NOTES TO FINANCIAL STATEMENTS
DECEMBER 31, 2000 AND 1999

General
-------

The Plan is a 401(k) Savings Plan, which was established by the Plan Sponsor and
became effective on January 1, 1997. All full or part-time non-union employees
become eligible for participation in the Plan on the enrollment date immediately
following the completion of 12 months of service and the attainment of age 18.
In addition, union employees covered by a collective bargaining agreement that
provides for participation in the Plan may enroll upon meeting the same
requirements as non-union employees.

The Plan is administered by a committee appointed by the Plan Sponsor (the "Plan
Administrator"). The Chicago Trust Company was appointed as the trustee of the
Plan by the Plan Administrator.

Contributions
-------------

   Participants
   ------------

Non-highly compensated participants, as defined, are eligible to voluntarily
contribute to the Plan up to 20% of their annual compensation, as defined.
Highly compensated participants, as defined, are eligible to voluntarily
contribute to the Plan up to 7% of their annual compensation, as defined. Tax
deferred contributions are subject to a limit by the Internal Revenue Code. The
2000 limit was $10,500 per participant. Contributions to the Plan are invested
by the Trustee, as designated by the participant, in increments of 5%.

   Plan Sponsor
   ------------

The Plan Sponsor contributes to the Plan 50% of each participant's
contributions, not to exceed 3% of the participant's annual compensation, as
defined. Plan Sponsor contributions are allocated between funds as determined by
the employee.

   Participant Rollovers
   ---------------------

The Plan permits eligible participants, as defined, to rollover cash or other
property acceptable to the Plan Administrator from another qualified plan in
addition to qualified voluntary participant contributions.
-.-.-
▶ [TASKS TO CARRY OUT]:
1. From the notes to the financial statements, print the stretch from "NOTES TO FINANCIAL" through "attainment of age 18.".
2. In the notes to the financial statements, list every percentage figure in the order it appears.
-.-.-
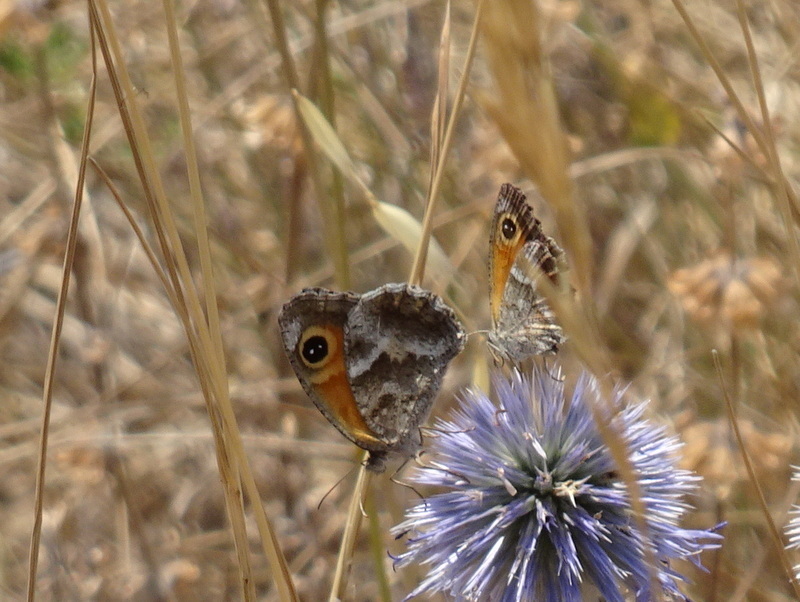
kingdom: Animalia
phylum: Arthropoda
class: Insecta
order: Lepidoptera
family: Nymphalidae
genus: Pyronia
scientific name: Pyronia cecilia
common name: Southern gatekeeper
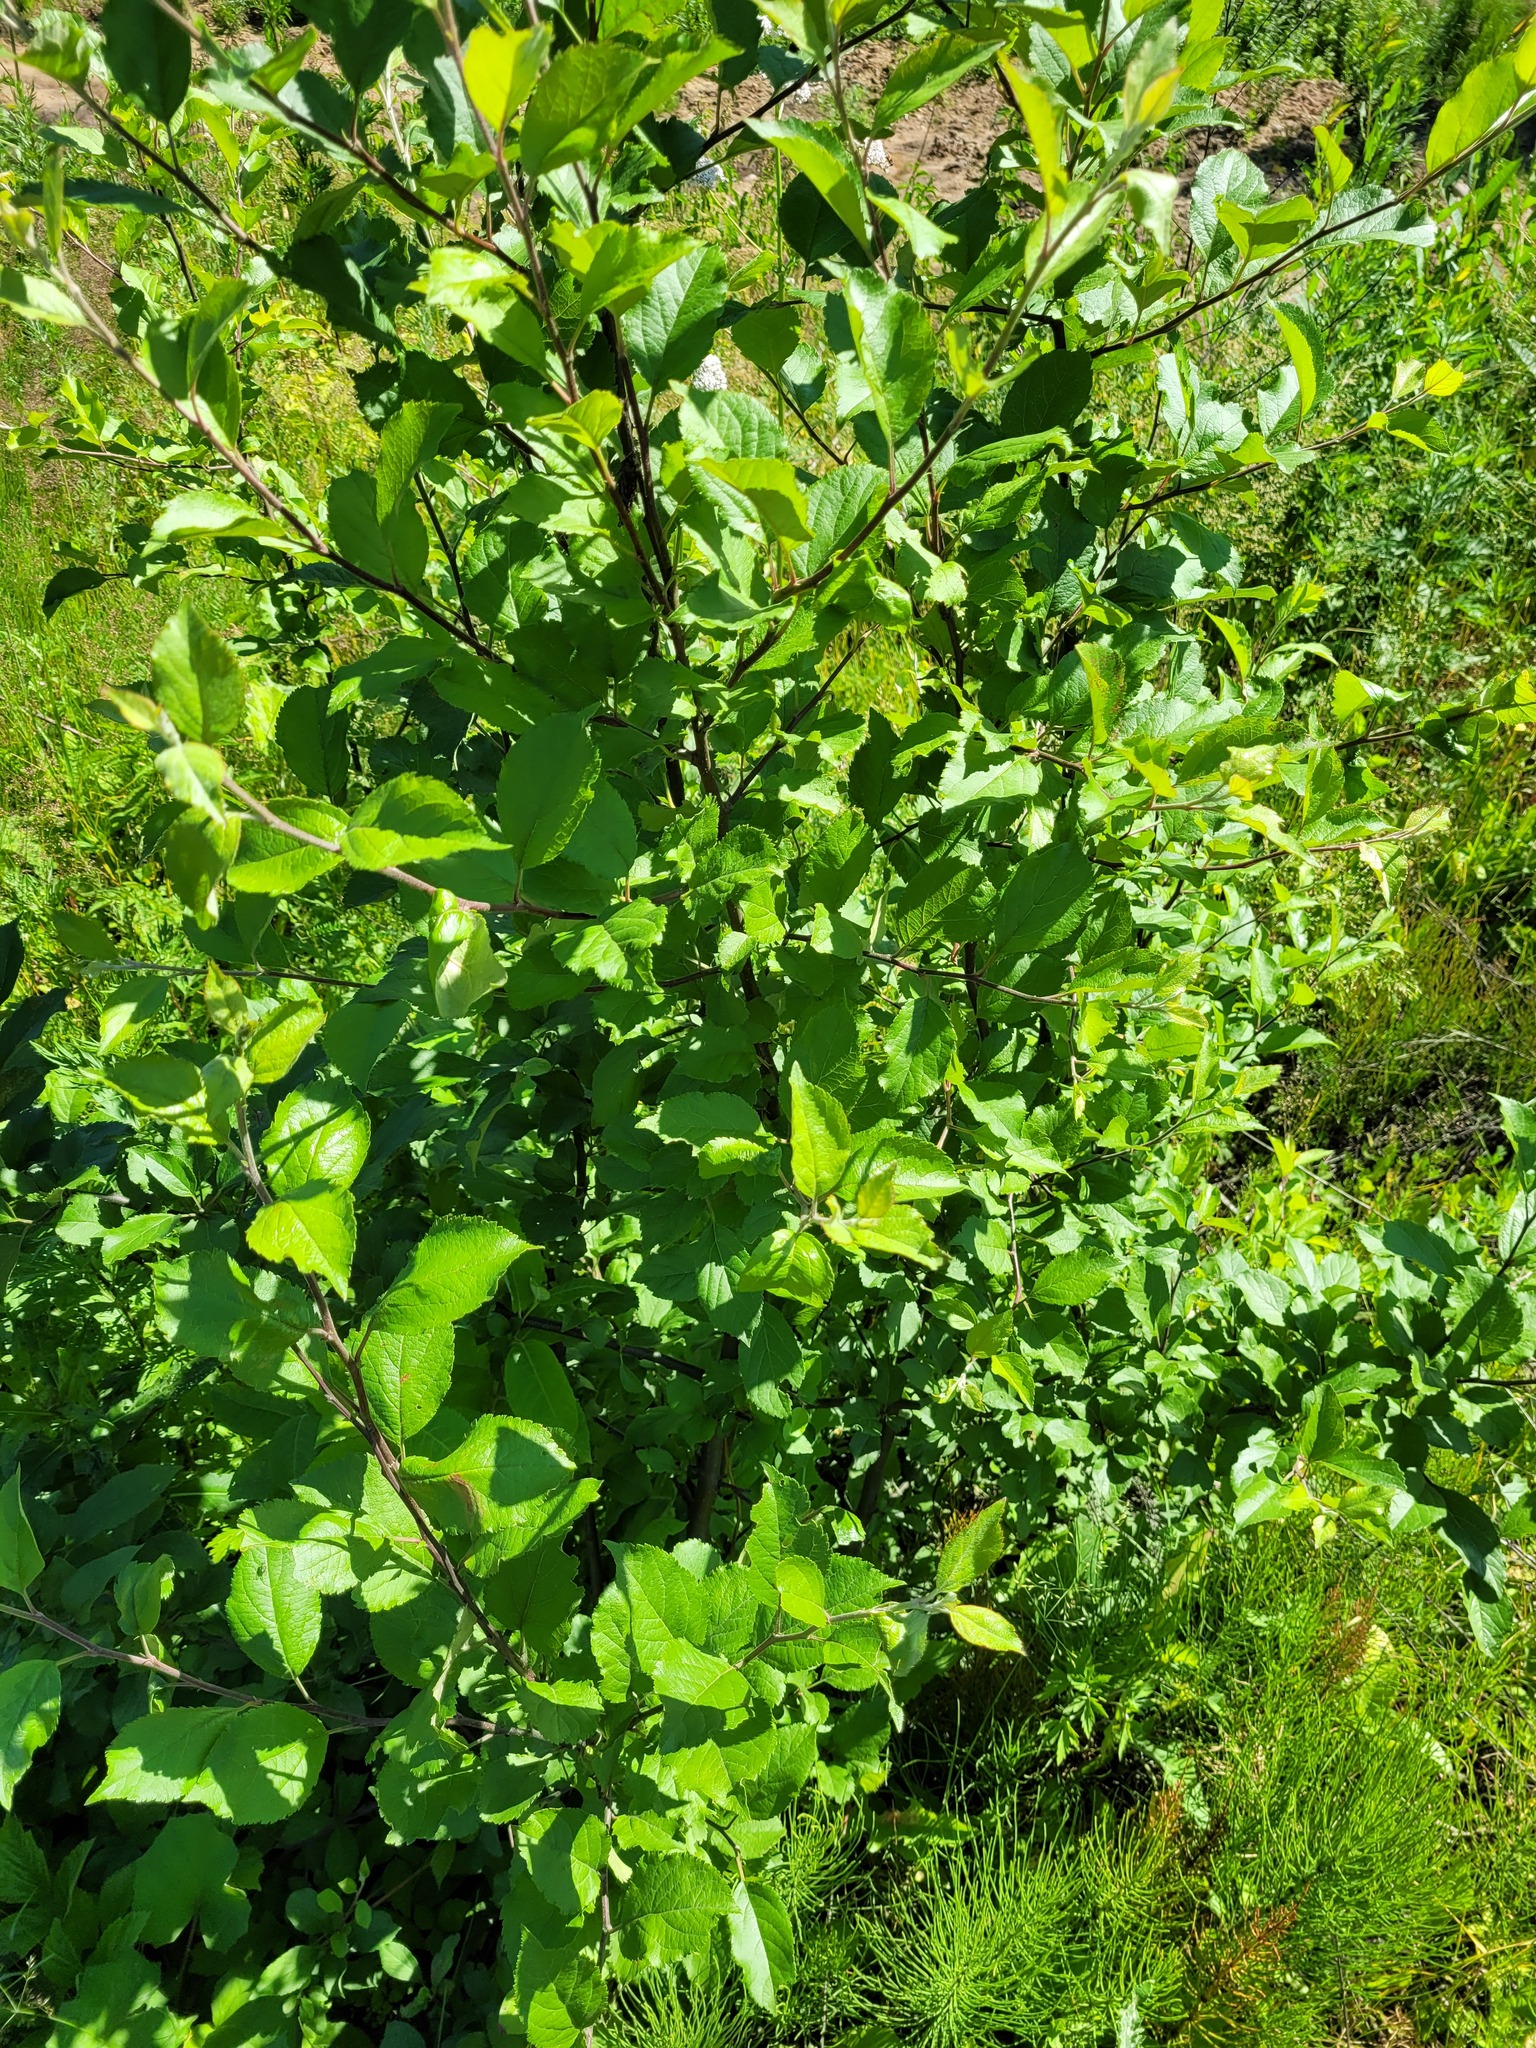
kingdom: Plantae
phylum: Tracheophyta
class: Magnoliopsida
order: Rosales
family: Rosaceae
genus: Malus
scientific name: Malus domestica
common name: Apple
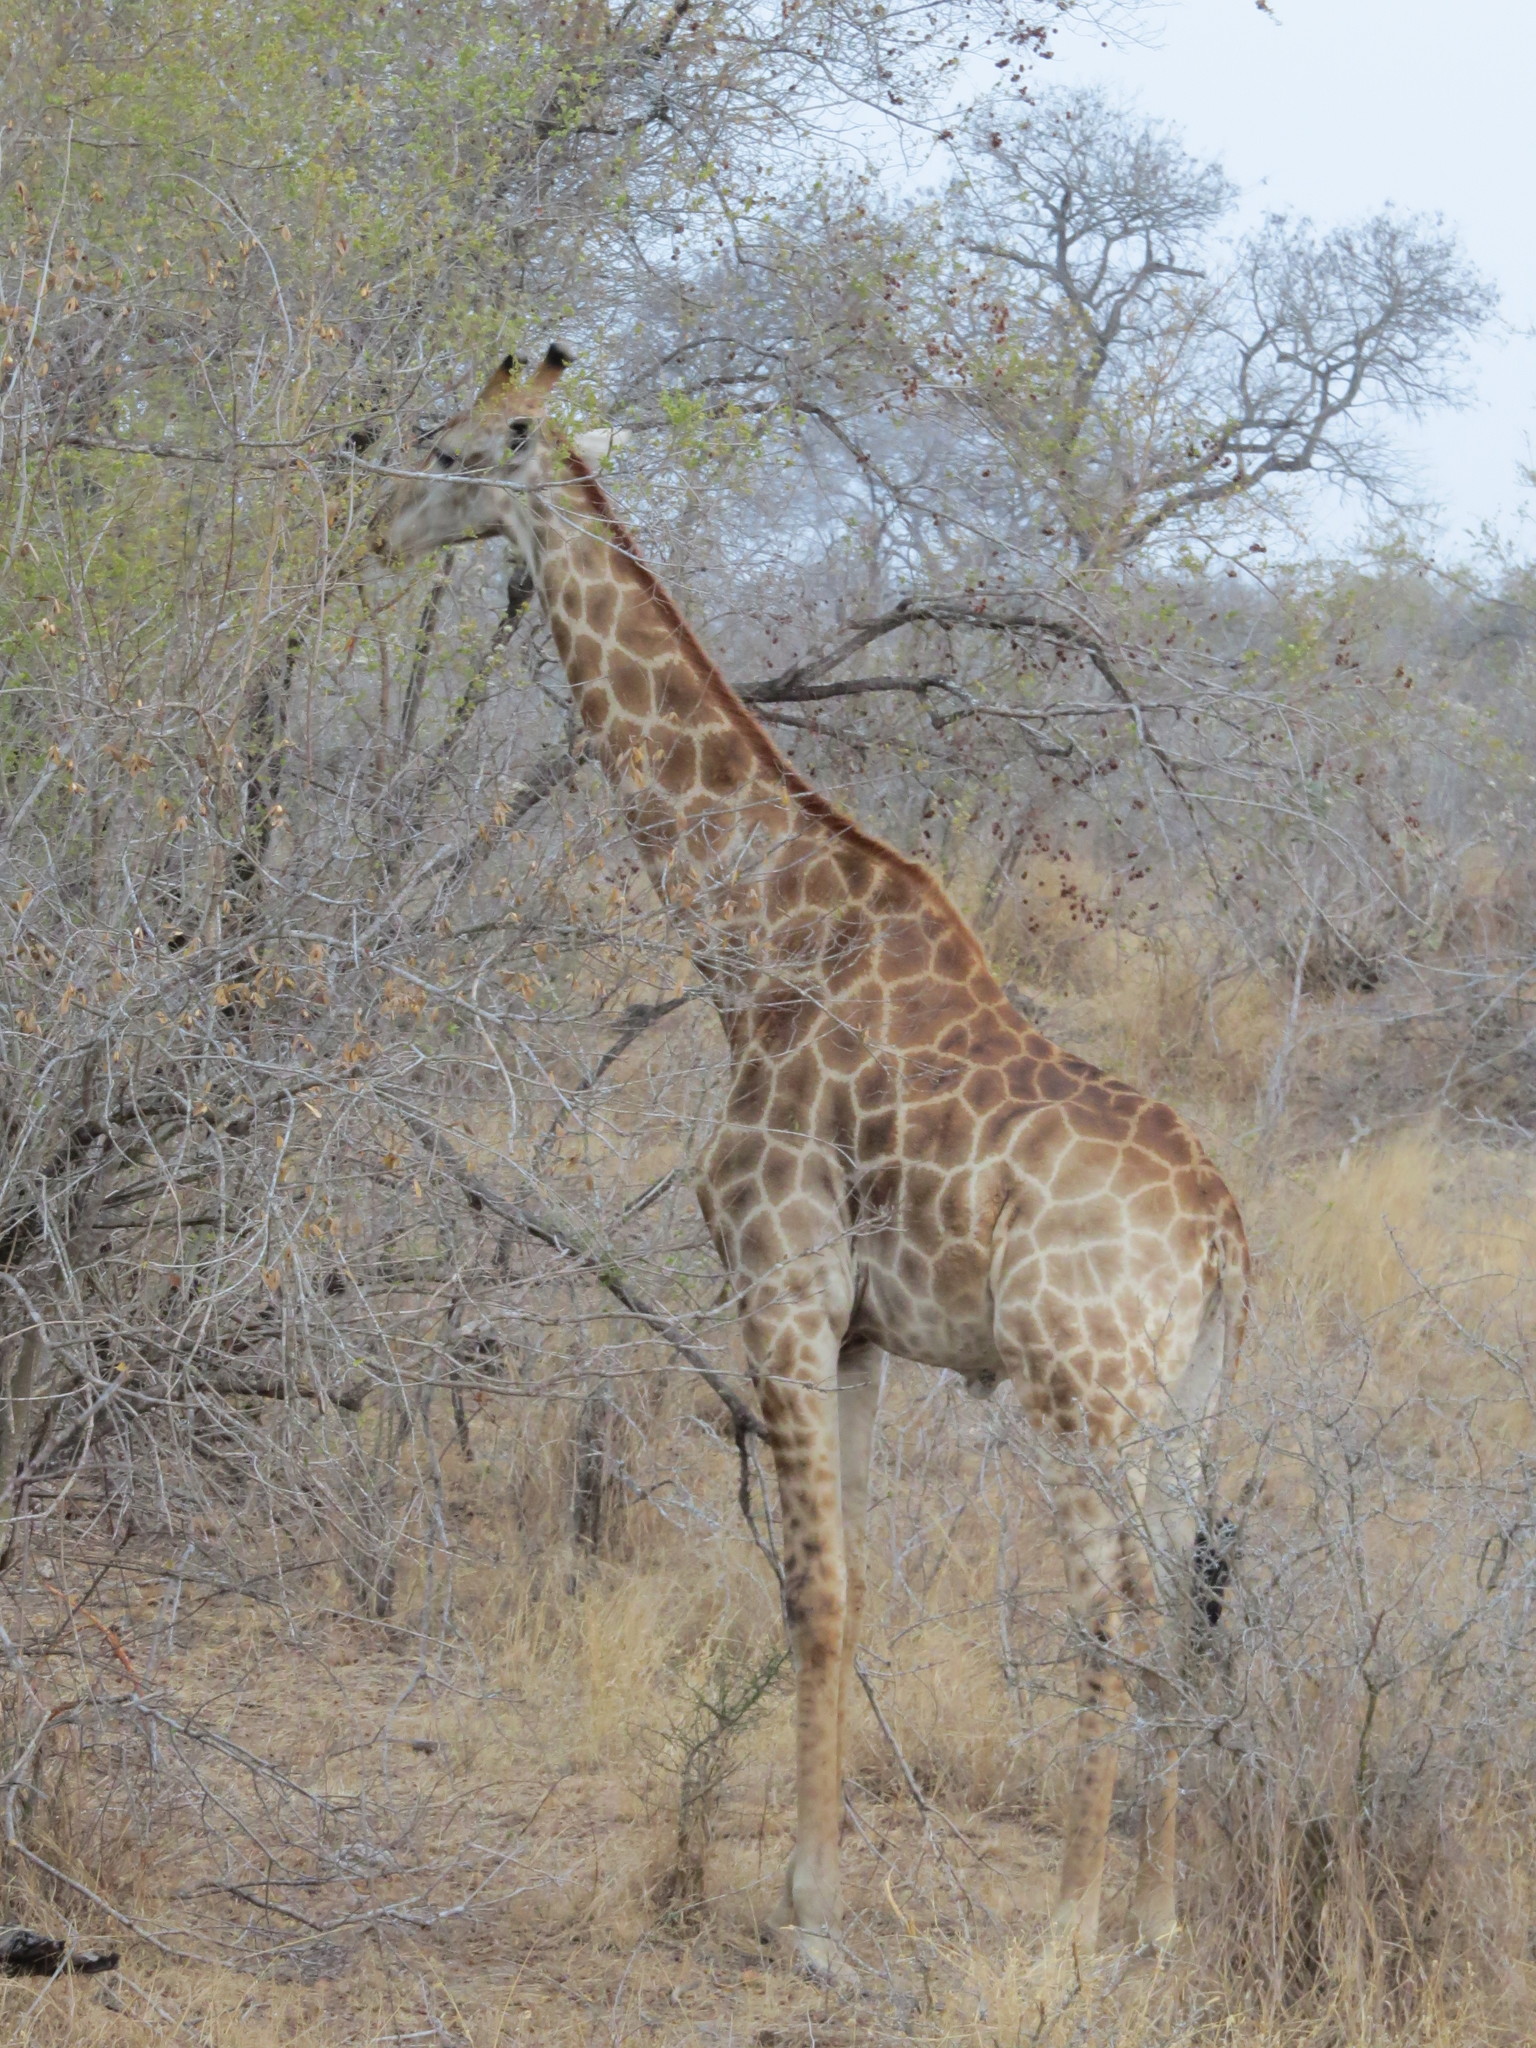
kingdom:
-.-.-
▶ [OUTPUTS]:
1.
NOTES TO FINANCIAL STATEMENTS
DECEMBER 31, 2000 AND 1999

General
-------

The Plan is a 401(k) Savings Plan, which was established by the Plan Sponsor and
became effective on January 1, 1997. All full or part-time non-union employees
become eligible for participation in the Plan on the enrollment date immediately
following the completion of 12 months of service and the attainment of age 18.

2. 20%, 7%, 5%, 50%, 3%